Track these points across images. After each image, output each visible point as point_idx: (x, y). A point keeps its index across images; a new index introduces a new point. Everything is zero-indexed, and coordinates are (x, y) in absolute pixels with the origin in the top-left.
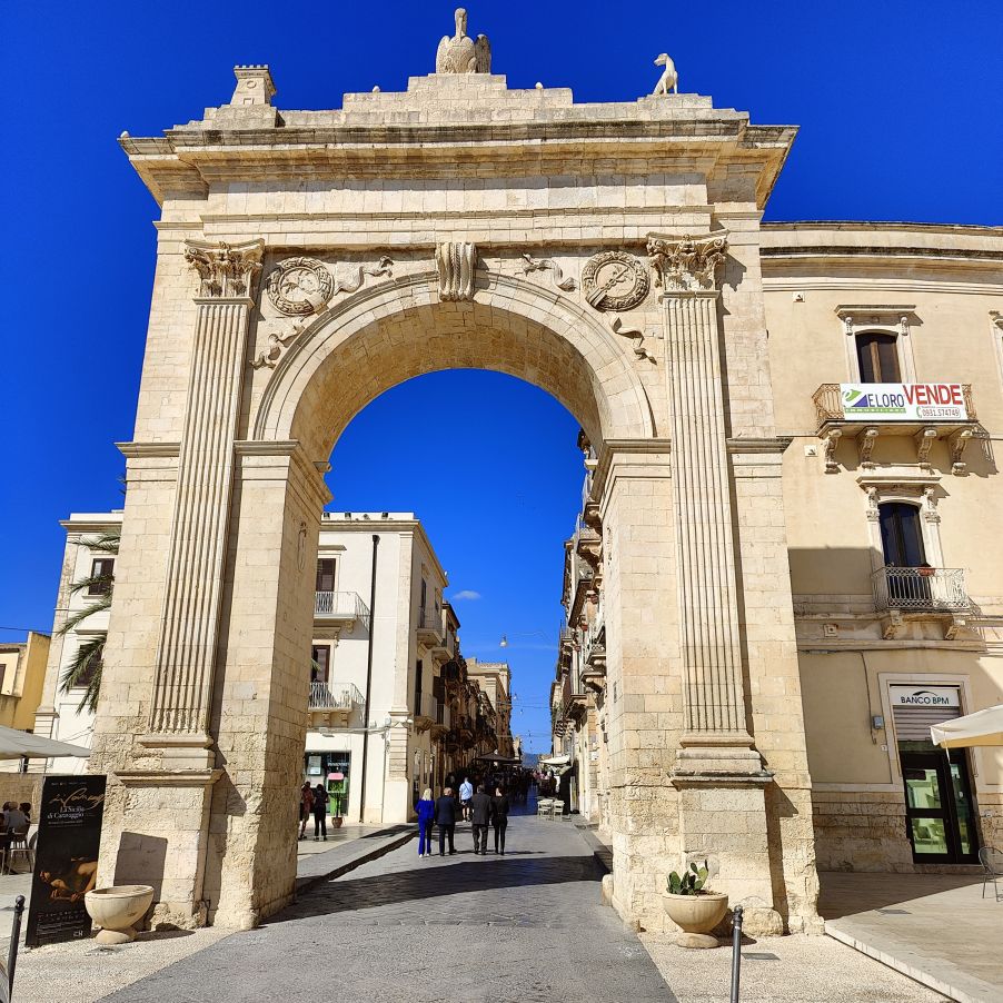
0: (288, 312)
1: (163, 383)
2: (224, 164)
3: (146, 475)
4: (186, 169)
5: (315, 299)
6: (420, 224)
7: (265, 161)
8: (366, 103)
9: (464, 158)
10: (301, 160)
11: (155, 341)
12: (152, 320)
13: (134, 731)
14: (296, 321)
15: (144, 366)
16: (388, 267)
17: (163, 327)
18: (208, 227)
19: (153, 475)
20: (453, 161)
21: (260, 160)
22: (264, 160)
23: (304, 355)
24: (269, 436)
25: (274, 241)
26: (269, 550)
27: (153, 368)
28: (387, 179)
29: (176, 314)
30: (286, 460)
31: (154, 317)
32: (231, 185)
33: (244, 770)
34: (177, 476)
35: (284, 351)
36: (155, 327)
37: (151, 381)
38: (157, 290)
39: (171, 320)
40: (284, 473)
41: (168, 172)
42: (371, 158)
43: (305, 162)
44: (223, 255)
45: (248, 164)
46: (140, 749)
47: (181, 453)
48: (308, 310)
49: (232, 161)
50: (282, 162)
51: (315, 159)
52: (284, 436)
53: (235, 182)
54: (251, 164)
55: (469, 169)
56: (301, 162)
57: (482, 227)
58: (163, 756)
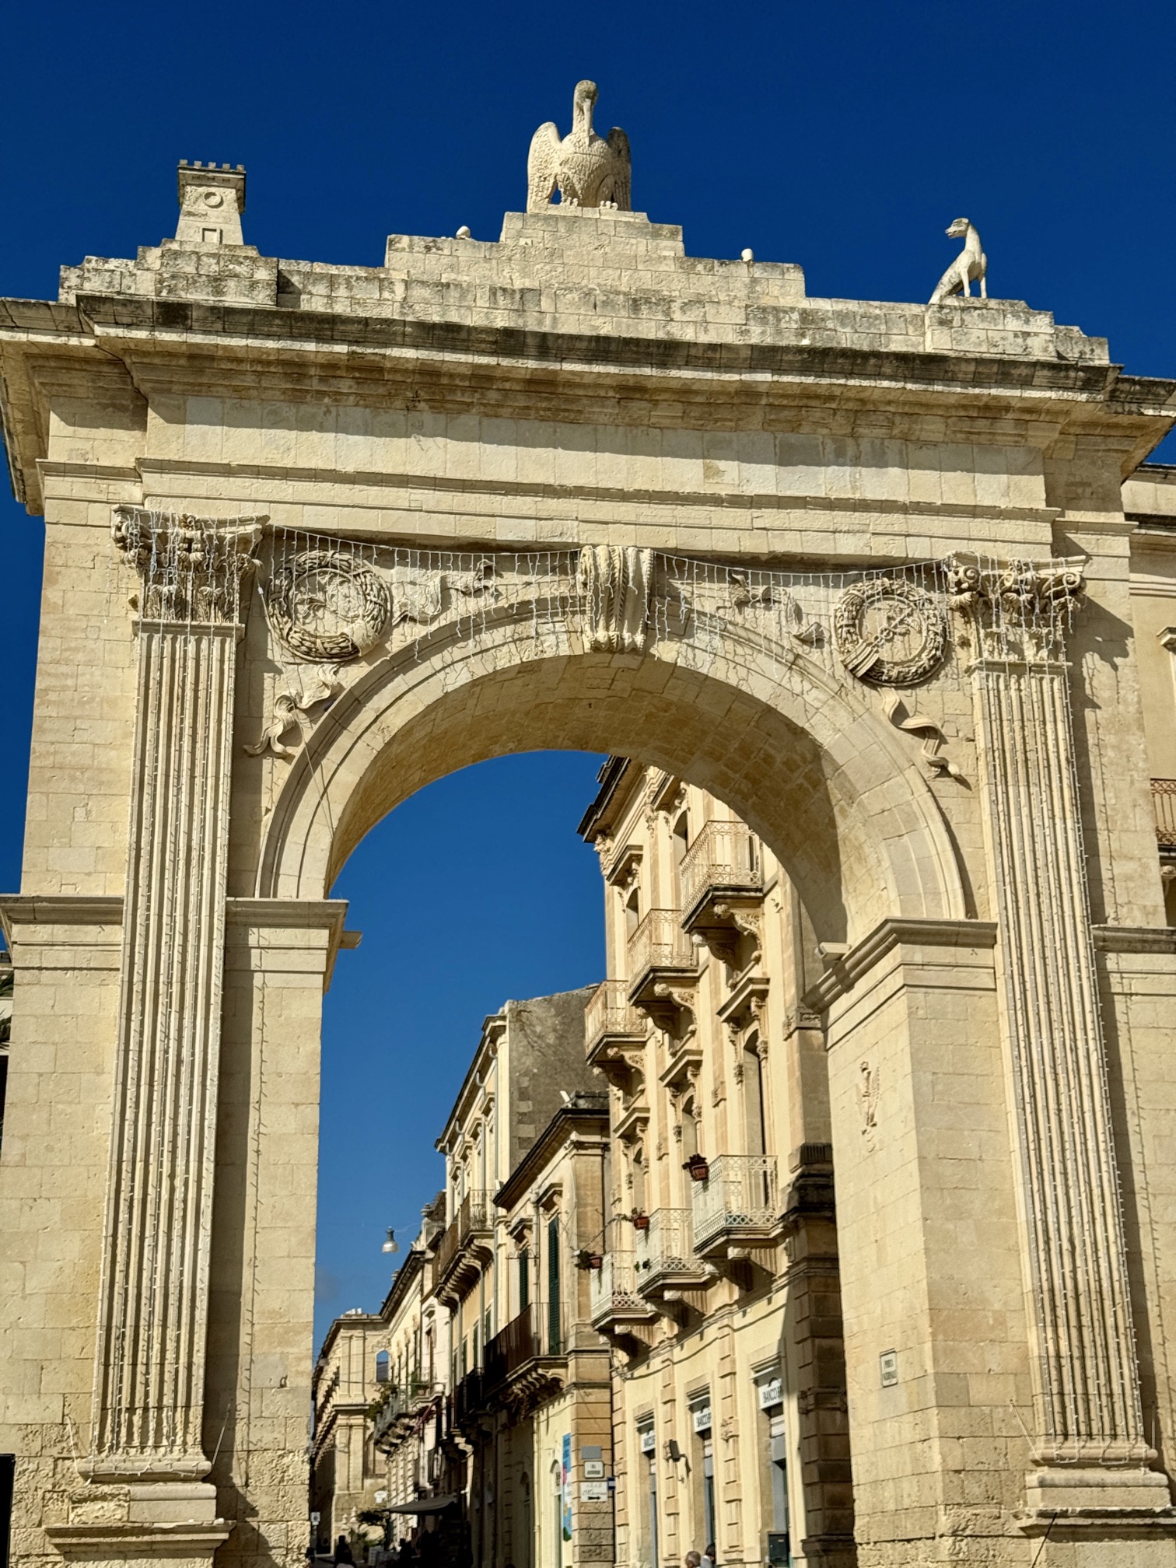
0: (313, 655)
1: (73, 779)
2: (183, 362)
3: (51, 958)
4: (100, 362)
5: (359, 631)
6: (552, 505)
7: (263, 363)
8: (432, 257)
9: (631, 391)
10: (331, 368)
11: (52, 696)
12: (43, 655)
13: (55, 1452)
14: (324, 673)
15: (34, 745)
16: (493, 582)
17: (63, 669)
18: (151, 480)
19: (65, 957)
20: (611, 394)
21: (254, 361)
22: (260, 362)
23: (344, 741)
24: (286, 892)
25: (281, 519)
26: (297, 1105)
27: (52, 749)
28: (486, 415)
29: (90, 644)
30: (321, 937)
31: (47, 648)
32: (191, 402)
33: (271, 1522)
34: (119, 960)
35: (308, 731)
36: (51, 669)
37: (48, 774)
38: (50, 595)
39: (80, 657)
40: (319, 961)
41: (65, 364)
42: (463, 377)
43: (338, 373)
44: (190, 541)
45: (229, 366)
46: (83, 1487)
47: (127, 919)
48: (347, 655)
49: (197, 358)
50: (295, 368)
51: (359, 369)
52: (313, 892)
53: (198, 394)
54: (234, 366)
55: (638, 408)
56: (330, 373)
57: (662, 521)
58: (131, 1499)
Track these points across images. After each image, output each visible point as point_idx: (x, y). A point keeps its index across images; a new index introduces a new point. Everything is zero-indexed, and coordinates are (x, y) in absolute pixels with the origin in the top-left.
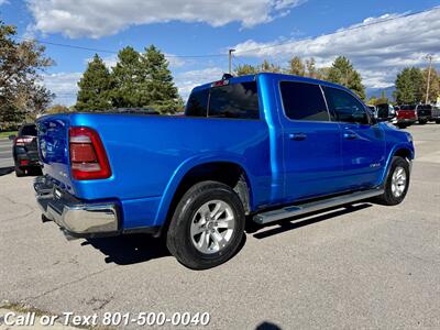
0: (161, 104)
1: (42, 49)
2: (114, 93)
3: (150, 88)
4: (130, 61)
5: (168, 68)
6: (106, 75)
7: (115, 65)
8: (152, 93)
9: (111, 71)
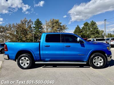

What is required = Leave out the pictures and retype every line above exactly.

Expected answer =
Track these points across images. After each image, output each visible point as point_idx: (x, y). A point keeps its index across images; a new index introduces a new point. Everything is zero-indexed, and coordinates are (x, y) in absolute pixels with the origin in the top-left.
0: (288, 312)
1: (163, 383)
2: (224, 164)
3: (146, 475)
4: (186, 169)
5: (315, 299)
6: (420, 224)
7: (265, 161)
8: (366, 103)
9: (464, 158)
10: (301, 160)
11: (155, 341)
12: (152, 320)
13: (134, 731)
14: (296, 321)
15: (144, 366)
16: (388, 267)
17: (163, 327)
18: (208, 227)
19: (153, 475)
20: (453, 161)
21: (260, 160)
22: (264, 160)
23: (304, 355)
24: (269, 436)
25: (274, 241)
26: (269, 550)
27: (153, 368)
28: (387, 179)
29: (176, 314)
30: (286, 460)
31: (154, 317)
32: (231, 185)
33: (244, 770)
34: (177, 476)
35: (284, 351)
36: (155, 327)
37: (151, 381)
38: (157, 290)
39: (171, 320)
40: (284, 473)
41: (168, 172)
42: (371, 158)
43: (305, 162)
44: (223, 255)
45: (248, 164)
46: (140, 749)
47: (181, 453)
48: (308, 310)
49: (232, 161)
50: (282, 162)
51: (315, 159)
52: (284, 436)
53: (235, 182)
54: (251, 164)
55: (469, 169)
56: (301, 162)
57: (482, 227)
58: (163, 756)
0: (313, 655)
1: (73, 779)
2: (183, 362)
3: (51, 958)
4: (100, 362)
5: (359, 631)
6: (552, 505)
7: (263, 363)
8: (432, 257)
9: (631, 391)
10: (331, 368)
11: (52, 696)
12: (43, 655)
13: (55, 1452)
14: (324, 673)
15: (34, 745)
16: (493, 582)
17: (63, 669)
18: (151, 480)
19: (65, 957)
20: (611, 394)
21: (254, 361)
22: (260, 362)
23: (344, 741)
24: (286, 892)
25: (281, 519)
26: (297, 1105)
27: (52, 749)
28: (486, 415)
29: (90, 644)
30: (321, 937)
31: (47, 648)
32: (191, 402)
33: (271, 1522)
34: (119, 960)
35: (308, 731)
36: (51, 669)
37: (48, 774)
38: (50, 595)
39: (80, 657)
40: (319, 961)
41: (65, 364)
42: (463, 377)
43: (338, 373)
44: (190, 541)
45: (229, 366)
46: (83, 1487)
47: (127, 919)
48: (347, 655)
49: (197, 358)
50: (295, 368)
51: (359, 369)
52: (313, 892)
53: (198, 394)
54: (234, 366)
55: (638, 408)
56: (330, 373)
57: (662, 521)
58: (131, 1499)
Track these points across images. After each image, output each visible point as point_idx: (x, y). A point keeps its index across images; a new index introduces a new point. Everything is zero-indexed, and coordinates are (x, y) in absolute pixels with the origin in the top-left.
0: (161, 104)
1: (42, 49)
2: (114, 93)
3: (150, 88)
4: (130, 61)
5: (168, 68)
6: (106, 75)
7: (115, 65)
8: (152, 93)
9: (111, 71)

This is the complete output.